Entries taken from a collection
◆ ◆ ◆

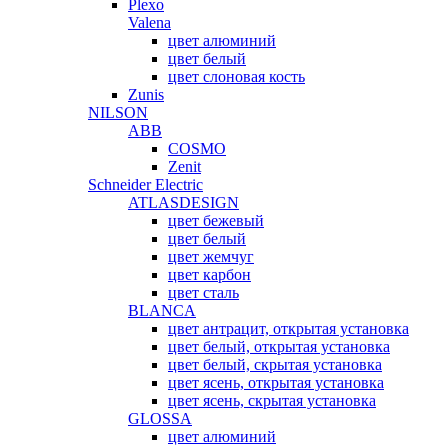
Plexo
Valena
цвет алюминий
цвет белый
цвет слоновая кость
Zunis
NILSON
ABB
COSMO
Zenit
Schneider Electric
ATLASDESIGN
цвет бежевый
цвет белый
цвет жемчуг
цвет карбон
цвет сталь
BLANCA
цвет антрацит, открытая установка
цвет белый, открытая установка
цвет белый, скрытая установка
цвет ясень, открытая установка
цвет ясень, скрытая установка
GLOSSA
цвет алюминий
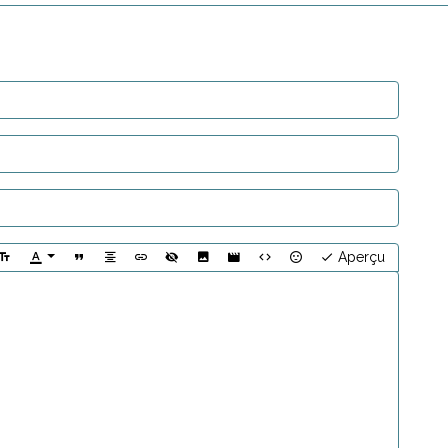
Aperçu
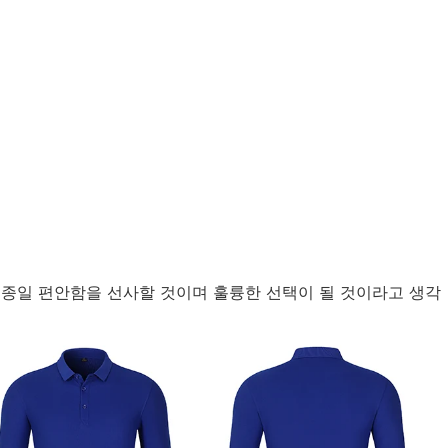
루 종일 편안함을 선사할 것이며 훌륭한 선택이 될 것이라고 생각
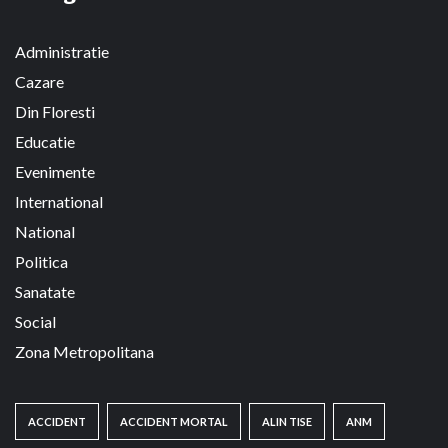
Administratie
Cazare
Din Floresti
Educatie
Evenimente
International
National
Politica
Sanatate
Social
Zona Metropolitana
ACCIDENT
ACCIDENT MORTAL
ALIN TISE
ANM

◆ ◆ ◆

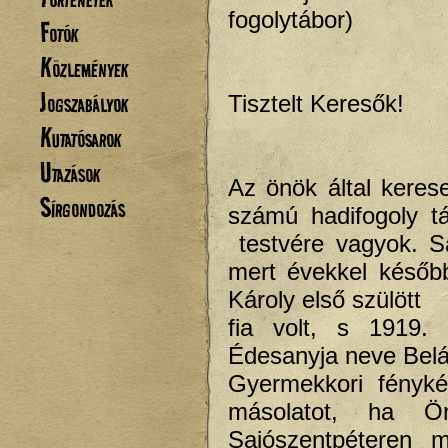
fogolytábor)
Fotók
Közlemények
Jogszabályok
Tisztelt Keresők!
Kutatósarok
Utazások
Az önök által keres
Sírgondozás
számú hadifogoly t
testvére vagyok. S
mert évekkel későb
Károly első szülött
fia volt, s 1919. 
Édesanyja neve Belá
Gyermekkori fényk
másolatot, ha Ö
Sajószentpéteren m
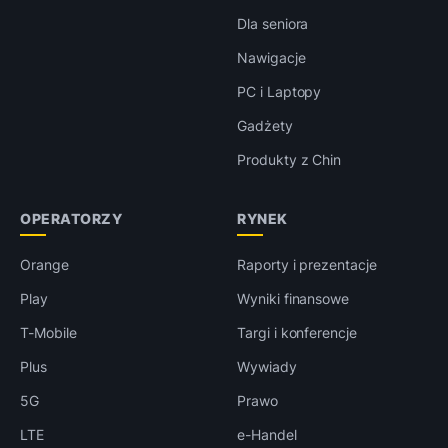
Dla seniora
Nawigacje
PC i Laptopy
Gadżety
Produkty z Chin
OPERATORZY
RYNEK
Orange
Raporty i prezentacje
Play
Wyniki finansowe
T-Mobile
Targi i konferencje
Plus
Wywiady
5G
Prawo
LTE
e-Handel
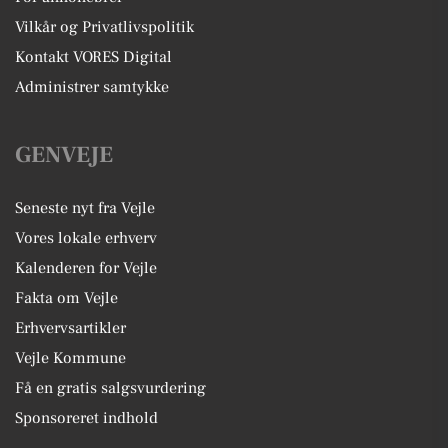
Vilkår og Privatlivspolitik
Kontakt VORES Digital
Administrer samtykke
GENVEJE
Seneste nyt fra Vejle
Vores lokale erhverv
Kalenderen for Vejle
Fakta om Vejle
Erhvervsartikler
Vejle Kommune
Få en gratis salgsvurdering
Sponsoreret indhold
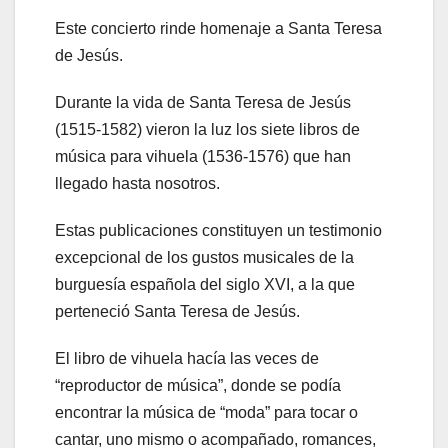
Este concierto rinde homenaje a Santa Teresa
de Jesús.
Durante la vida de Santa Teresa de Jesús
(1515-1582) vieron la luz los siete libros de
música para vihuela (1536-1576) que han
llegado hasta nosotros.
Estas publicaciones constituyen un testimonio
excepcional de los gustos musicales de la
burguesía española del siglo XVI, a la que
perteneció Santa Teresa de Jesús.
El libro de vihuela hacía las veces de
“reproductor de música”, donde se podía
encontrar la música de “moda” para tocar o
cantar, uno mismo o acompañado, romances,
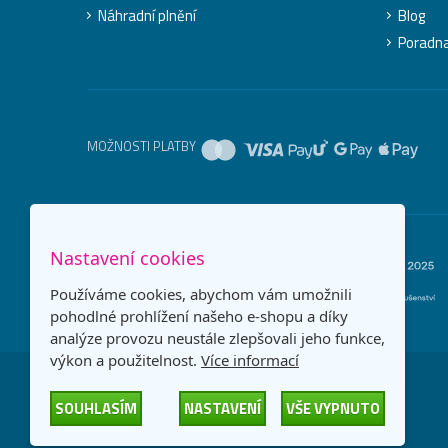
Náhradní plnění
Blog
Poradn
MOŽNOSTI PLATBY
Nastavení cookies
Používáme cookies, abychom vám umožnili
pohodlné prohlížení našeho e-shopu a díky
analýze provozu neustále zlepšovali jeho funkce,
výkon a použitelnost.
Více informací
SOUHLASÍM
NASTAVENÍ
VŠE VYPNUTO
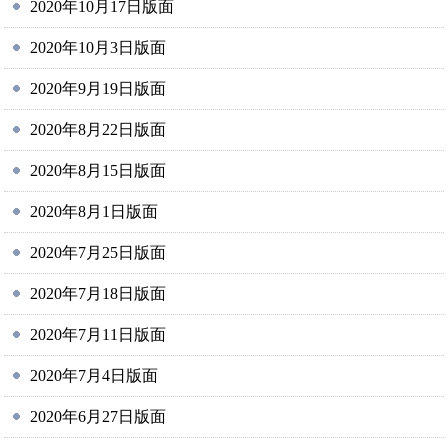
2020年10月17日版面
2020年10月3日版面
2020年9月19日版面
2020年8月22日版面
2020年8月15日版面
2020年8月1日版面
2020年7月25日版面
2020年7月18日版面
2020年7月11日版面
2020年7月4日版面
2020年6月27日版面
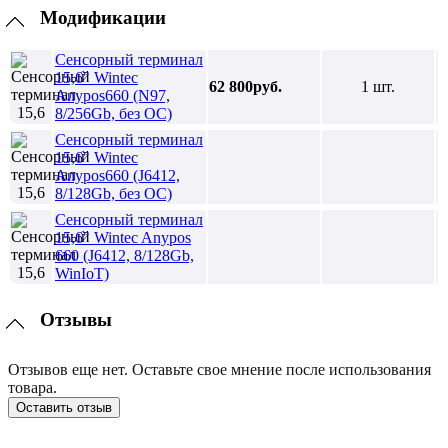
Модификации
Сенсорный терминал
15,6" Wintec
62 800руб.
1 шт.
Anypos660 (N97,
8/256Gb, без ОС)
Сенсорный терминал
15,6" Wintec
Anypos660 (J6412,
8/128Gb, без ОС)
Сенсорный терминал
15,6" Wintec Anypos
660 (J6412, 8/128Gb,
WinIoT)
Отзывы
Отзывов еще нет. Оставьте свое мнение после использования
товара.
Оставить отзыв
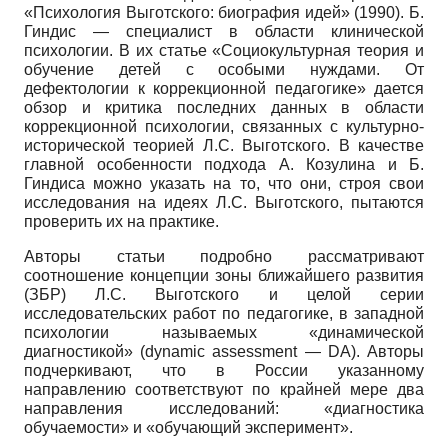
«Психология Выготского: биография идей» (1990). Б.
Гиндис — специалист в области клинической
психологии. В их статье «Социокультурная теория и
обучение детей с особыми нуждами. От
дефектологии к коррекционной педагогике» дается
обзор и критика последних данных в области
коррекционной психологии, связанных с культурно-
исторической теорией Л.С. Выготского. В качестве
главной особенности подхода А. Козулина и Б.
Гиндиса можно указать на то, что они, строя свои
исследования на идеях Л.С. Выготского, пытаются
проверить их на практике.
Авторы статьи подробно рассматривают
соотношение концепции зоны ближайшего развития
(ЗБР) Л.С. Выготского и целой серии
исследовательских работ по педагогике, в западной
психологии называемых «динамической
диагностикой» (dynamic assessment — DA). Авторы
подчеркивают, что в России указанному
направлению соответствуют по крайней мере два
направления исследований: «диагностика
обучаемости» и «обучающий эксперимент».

◆ ◆ ◆

▸ What is being asked
Each line in the records above that contains the word "Teresa" must be copied.

▸ Written solution
Este concierto rinde homenaje a Santa Teresa
Durante la vida de Santa Teresa de Jesús
perteneció Santa Teresa de Jesús.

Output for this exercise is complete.